Laggan-Tormore represents one of the longest subsea to beach tie-backs in the world, equal with Norway's Snøhvit development. Figure 3 compares Laggan-Tormore with other subsea tie-backs as a function of step out distance, water depth and reserves. What is immediately apparent is that Laggan-Tormore has a very small reserve base compared to its Norwegian counterparts Ormen Lange and Snøhvit. From an economic standpoint, this means the success of the development is heavily dependent on delivering the project on schedule (first gas mid-2014) and within budget.

The management of TEP UK and Dong have been clear that the economic justification for and sanction of the project could only be made on the basis of the reserves within the Laggan and Tormore reservoirs. Whilst every effort would be made to ensure that the infrastructure could be adapted to facilitate the development of other marginal gas fields in the area, the economic evaluation would be based on the total cost of the development and the reserves in Laggan and Tormore alone. Any upside from the transportation of other third party gas fields or the future development of equity gas could not be guaranteed and therefore could not affect the initial investment decision.

The Laggan-Tormore production facilities were designed with several features to promote the later use by other marginal gas fields in the region.
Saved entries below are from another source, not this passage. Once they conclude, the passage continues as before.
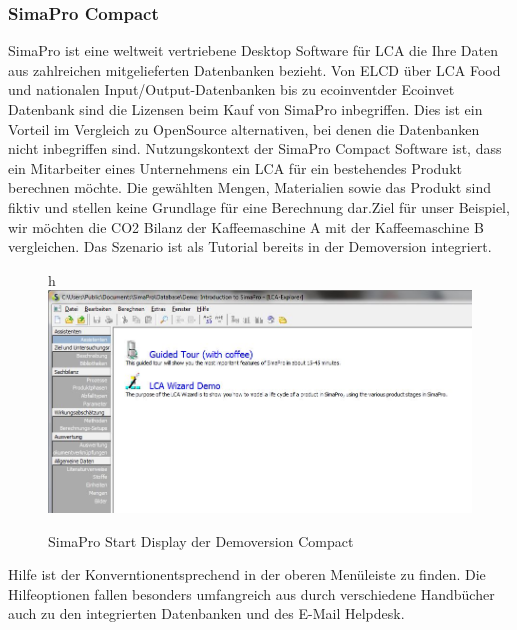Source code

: \documentclass[a4paper, 12pt, twoside, BCOR=20mm, DIV=calc, abstracton, parskip=half*, toc=bibliography, toc=listof, headsepline, footsepline, headings=small, numbers=enddot]{scrreprt}
\begin{document}
\subsubsection{SimaPro Compact}
SimaPro ist eine weltweit vertriebene Desktop Software für \ac{LCA} die Ihre Daten aus zahlreichen mitgelieferten Datenbanken bezieht. Von ELCD über LCA Food und nationalen Input/Output-Datenbanken bis zu ecoinventder Ecoinvet Datenbank sind die Lizensen beim Kauf von SimaPro inbegriffen\cite{SimaPro_Homepage}. Dies ist ein Vorteil im Vergleich zu OpenSource alternativen, bei denen die Datenbanken nicht inbegriffen sind. 
Nutzungskontext der SimaPro Compact Software ist, dass ein Mitarbeiter eines Unternehmens ein \ac{LCA} für ein bestehendes Produkt berechnen möchte. Die gewählten Mengen, Materialien sowie das Produkt sind fiktiv und stellen keine Grundlage für eine Berechnung dar.Ziel für unser Beispiel, wir möchten die CO2 Bilanz der Kaffeemaschine A mit der Kaffeemaschine B vergleichen. Das Szenario ist als Tutorial bereits in der Demoversion integriert.
\begin{figure}{h}
\centering
\includegraphics[width=\textwidth]{Bild/Sima Pro Start.JPG}
\caption{SimaPro Start Display der Demoversion Compact}
\end{figure}
Hilfe ist der Konverntionentsprechend in der oberen Menüleiste zu finden. Die Hilfeoptionen fallen besonders umfangreich aus durch verschiedene Handbücher auch zu den integrierten Datenbanken und des E-Mail Helpdesk.   
\end{document}
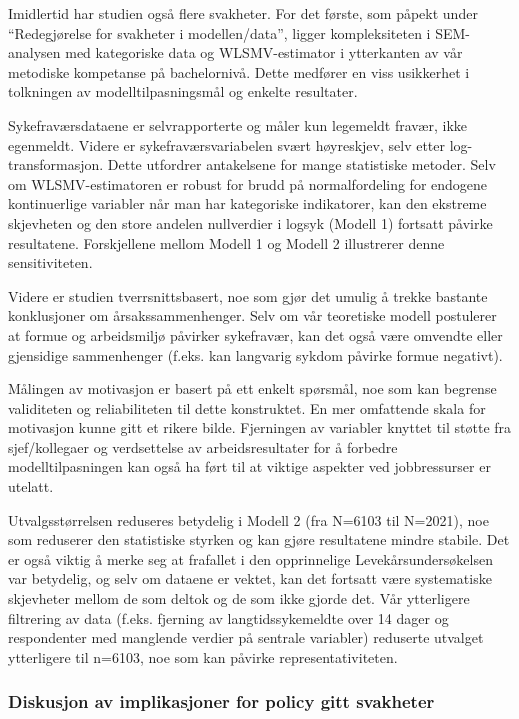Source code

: \documentclass[
  12pt,
  a4paper,
  DIV=11,
  numbers=noendperiod]{scrartcl}
\begin{document}
Imidlertid har studien også flere svakheter. For det første, som påpekt
under ``Redegjørelse for svakheter i modellen/data'', ligger
kompleksiteten i SEM-analysen med kategoriske data og WLSMV-estimator i
ytterkanten av vår metodiske kompetanse på bachelornivå. Dette medfører
en viss usikkerhet i tolkningen av modelltilpasningsmål og enkelte
resultater.

Sykefraværsdataene er selvrapporterte og måler kun legemeldt fravær,
ikke egenmeldt. Videre er sykefraværsvariabelen svært høyreskjev, selv
etter log-transformasjon. Dette utfordrer antakelsene for mange
statistiske metoder. Selv om WLSMV-estimatoren er robust for brudd på
normalfordeling for endogene kontinuerlige variabler når man har
kategoriske indikatorer, kan den ekstreme skjevheten og den store
andelen nullverdier i logsyk (Modell 1) fortsatt påvirke resultatene.
Forskjellene mellom Modell 1 og Modell 2 illustrerer denne
sensitiviteten.

Videre er studien tverrsnittsbasert, noe som gjør det umulig å trekke
bastante konklusjoner om årsakssammenhenger. Selv om vår teoretiske
modell postulerer at formue og arbeidsmiljø påvirker sykefravær, kan det
også være omvendte eller gjensidige sammenhenger (f.eks. kan langvarig
sykdom påvirke formue negativt).

Målingen av motivasjon er basert på ett enkelt spørsmål, noe som kan
begrense validiteten og reliabiliteten til dette konstruktet. En mer
omfattende skala for motivasjon kunne gitt et rikere bilde. Fjerningen
av variabler knyttet til støtte fra sjef/kollegaer og verdsettelse av
arbeidsresultater for å forbedre modelltilpasningen kan også ha ført til
at viktige aspekter ved jobbressurser er utelatt.

Utvalgsstørrelsen reduseres betydelig i Modell 2 (fra N=6103 til
N=2021), noe som reduserer den statistiske styrken og kan gjøre
resultatene mindre stabile. Det er også viktig å merke seg at frafallet
i den opprinnelige Levekårsundersøkelsen var betydelig, og selv om
dataene er vektet, kan det fortsatt være systematiske skjevheter mellom
de som deltok og de som ikke gjorde det. Vår ytterligere filtrering av
data (f.eks. fjerning av langtidssykemeldte over 14 dager og
respondenter med manglende verdier på sentrale variabler) reduserte
utvalget ytterligere til n=6103, noe som kan påvirke
representativiteten.

\subsubsection{Diskusjon av implikasjoner for policy gitt
svakheter}\label{diskusjon-av-implikasjoner-for-policy-gitt-svakheter}
\end{document}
These can be described as follows:

- Provision of hot tap tees in the 18" import flowlines: 3 x 10" barred tees have been provided in diver depth on each of the 18" flowlines to facilitate the later tie-in of satellite fields;

- Provision of valved tees close to the Edradour discovery: 2 x 10" valved tees have been provided in deeper water to facilitate the later tieback and connection by ROV of the Edradour gas discovery;

- Provision of valved tees at the Laggan inline tee (ILT) and Tormore flowline end termination (FLET): a 10" valved tie-in tee has been included on each of the 2 x ILTs and 2 x FLETs to facilitate the potential later tie-back of extensions to the Laggan and Tormore fields and/or the installation of subsea compression to extend the production life and increase overall recovery;

- Onshore gas processing facilities: the location of the gas condensate processing hub onshore rather than offshore means that modifications to the facilities can be made more easily without concerns for overloading the supporting jacket or floating hull of an offshore production platform; and

- Provision of tie-in tees onshore and offshore for the SIRGE gas export pipeline: a tie-in point is located onshore at the Shetland Gas Plant facilities as well as 2 x 12" barred tees offshore to allow processed gas to be tied in to the SIRGE pipeline.

Sensitive environment

The environment, in terms not just of the wind, waves and currents, but also the diverse wildlife present, represents one of the key challenges to any project operating west of Shetland. The waters surrounding the import and export pipelines are home to large populations of seals, dolphins, otters, whales and sea trout. Many of the inhabitants are protected species and several Special Areas of Conservation lie on the pipeline routes, protecting species such as the horse mussel (Modiolus modiolus). The project team has worked closely with local organisations such as the Shetland Islands Council (SIC) and Scottish Natural Heritage, as well as local wildlife experts, to ensure that protected species are disturbed as little as possible during the installation of the pipelines. In addition the timings of all works has been meticulously planned to ensure we do not disturb wildlife during the breeding seasons.

The creation of a major gas evacuation route serving the west of Shetland region has acted as a catalyst for renewed exploration drilling in the region with some notable recent success by several operators. The future looks bright, as the region looks set to establish itself as a major hydrocarbon-producing province.